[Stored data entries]
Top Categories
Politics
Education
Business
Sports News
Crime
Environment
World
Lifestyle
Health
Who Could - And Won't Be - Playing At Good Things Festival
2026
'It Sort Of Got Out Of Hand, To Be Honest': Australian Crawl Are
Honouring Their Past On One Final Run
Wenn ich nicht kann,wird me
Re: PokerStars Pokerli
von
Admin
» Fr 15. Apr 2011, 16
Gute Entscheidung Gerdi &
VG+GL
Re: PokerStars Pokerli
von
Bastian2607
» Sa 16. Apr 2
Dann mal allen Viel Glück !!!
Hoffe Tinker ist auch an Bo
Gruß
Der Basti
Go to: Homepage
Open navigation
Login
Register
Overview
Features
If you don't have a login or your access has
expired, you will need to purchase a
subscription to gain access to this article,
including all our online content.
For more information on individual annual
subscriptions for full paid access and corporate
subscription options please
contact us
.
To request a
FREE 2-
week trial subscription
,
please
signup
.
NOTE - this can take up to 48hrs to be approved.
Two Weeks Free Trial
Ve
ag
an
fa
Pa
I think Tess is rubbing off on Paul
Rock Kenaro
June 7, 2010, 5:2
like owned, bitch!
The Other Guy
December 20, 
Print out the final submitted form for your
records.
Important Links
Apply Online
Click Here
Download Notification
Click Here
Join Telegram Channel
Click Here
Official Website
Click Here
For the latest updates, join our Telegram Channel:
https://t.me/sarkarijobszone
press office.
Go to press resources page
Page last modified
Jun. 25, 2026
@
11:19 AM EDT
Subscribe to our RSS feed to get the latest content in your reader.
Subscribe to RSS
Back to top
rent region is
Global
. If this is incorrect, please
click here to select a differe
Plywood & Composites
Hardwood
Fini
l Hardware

| EXERCISE |
Output the line containing "Official Website" together with all later lines of the entries, exactly as written, through the final line.

| REPLY |
Official Website
Click Here
For the latest updates, join our Telegram Channel:
https://t.me/sarkarijobszone
press office.
Go to press resources page
Page last modified
Jun. 25, 2026
@
11:19 AM EDT
Subscribe to our RSS feed to get the latest content in your reader.
Subscribe to RSS
Back to top
rent region is
Global
. If this is incorrect, please
click here to select a differe
Plywood & Composites
Hardwood
Fini
l Hardware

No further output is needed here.